Le lobby des propriétaires, la Fnaim et une poignée de députés de Renaissance sont à la manœuvre depuis des mois pour faire adopter une loi anti-squat. Il y a pour eux urgence à rééquilibrer la loi au profit du droit de propriété, « enjeu fondamental de la démocratie », en faisant appel, comme chaque fois pour justifier cette turpitude, à la défense de « petits propriétaires modestes » supposés confrontés au « fléau du squat ».
Le député d’Eure-et-Loir, Guillaume Kasbarian, avait déjà présenté un amendement à la loi sur l’accélération et la simplification de l’action publique, dite loi ASAP, publiée en décembre 2020. Cet amendement simplifiait les procédures d’expulsion, supprimant le passage devant les tribunaux au bénéfice de simples mesures administratives sous la responsabilité des préfets. De plus, il étendait la notion de « domicile » aux résidences secondaires et pied-à-terre. Enfin, il aggravait les sanctions de 15 000 euros à 45 000 euros et de 1 à 3 ans d’emprisonnement.
Renforcement des sanctions
Pas de chance ! Le Conseil constitutionnel avait retoqué en décembre 2020 la partie de l’amendement sur le renforcement des sanctions, non pas sur le fond mais parce qu’accrochée à une loi sans rapport avec le sujet. Trop d’empressement visiblement ! Cela n’avait pas découragé le député de Chartres qui avait promis alors la réintégration de l’amendement retoqué dans « un prochain véhicule législatif ».
C’est chose faite. Il a déposé le 18 octobre 2022 un nouveau projet de loi, cosigné par l’ensemble des députés du groupe Renaissance. Ce projet de loi reprend le niveau des sanctions contre les squatteurs en les triplant : soit 3 ans d’emprisonnement et 45 000 euros d’amendes. Il va pourtant plus loin : il étend la possibilité de l’expulsion administrative (sans passage devant un tribunal) aux locaux vides, sans mobilier, jusqu’à présent considérés comme « occupables ». Là, on voit que ce n’est plus le « petit propriétaire modeste » qu’on cherche à protéger.

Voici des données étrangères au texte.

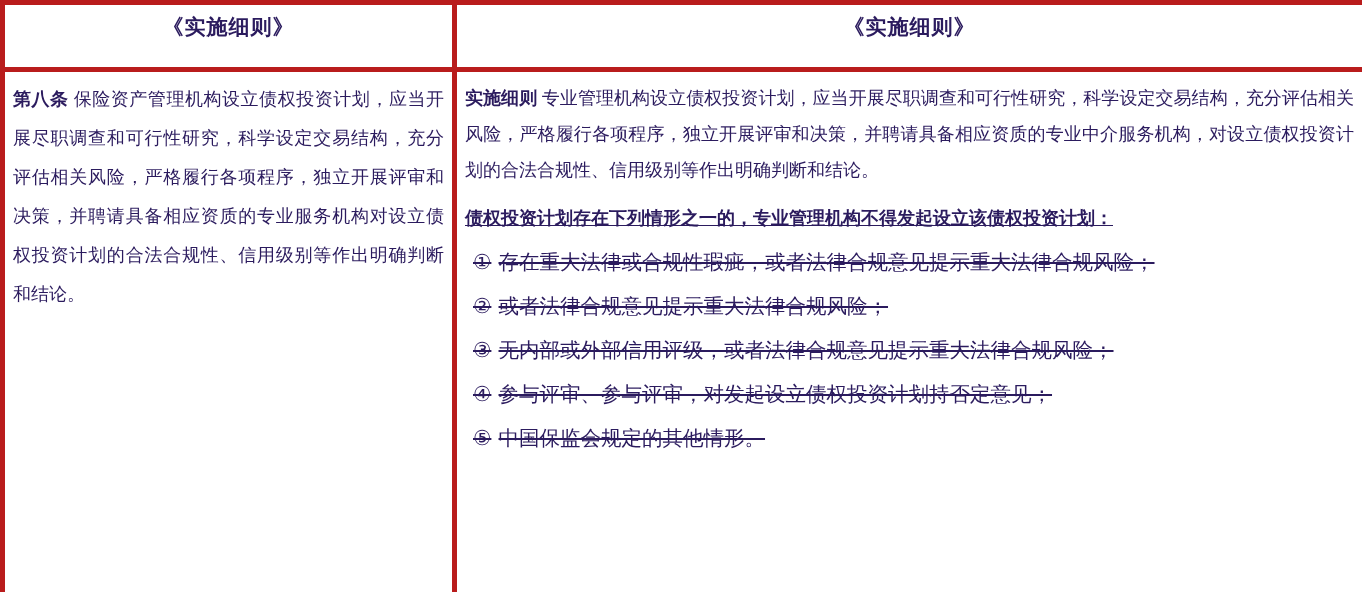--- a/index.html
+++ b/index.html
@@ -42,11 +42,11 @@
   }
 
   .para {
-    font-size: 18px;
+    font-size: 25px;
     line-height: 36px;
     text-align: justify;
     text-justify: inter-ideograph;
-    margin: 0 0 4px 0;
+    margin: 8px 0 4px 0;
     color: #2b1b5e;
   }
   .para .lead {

La rapacité des promoteurs de ce projet de loi franchit cette fois une ligne rouge. Ce projet met en place un dispositif contre les mauvais payeurs et les locataires endettés, qui instaure la résiliation obligatoire du bail avec expulsion automatique du logement. Le juge n’aura plus la possibilité d’accorder un échéancier et de maintenir le bail et le locataire dans le logement en cas de paiement de la dette.
Criminalisation des mal-logéEs
Cette offensive du lobby de la propriété est totalement en décalage avec la réalité du logement. Dans une situation où la pénurie de logements est à son comble, où le nombre de personnes à la rue n’a jamais été aussi élevé et où les constructions de logements neufs sont au plus bas, le gouvernement choisit la criminalisation des mal-logéEs, des locataires endettés, de toutes celles et ceux qui n’ont pas de logement et en cherchent un à tout prix. Il renforce son dispositif répressif, puisqu’il a renoncé à résoudre la crise du logement. Il se prépare ainsi à des confrontations sociales majeures, du fait de la hausses des charges et des loyers qui ne vont pas manquer de frapper les locataires et les mal-logés. Il donne ainsi des gages à l’électorat réactionnaire, au-delà des discours et des circonvolutions de son ministre chargée du logement, qui sait pour qui il travaille.
L’ensemble des associations ont protesté contre cette loi scélérate qui doit être discutée à l’Assemblée le 28 novembre. Une pétition est en ligne à signer largement1. Il en faudra plus pour faire reculer le gouvernement sur sa loi.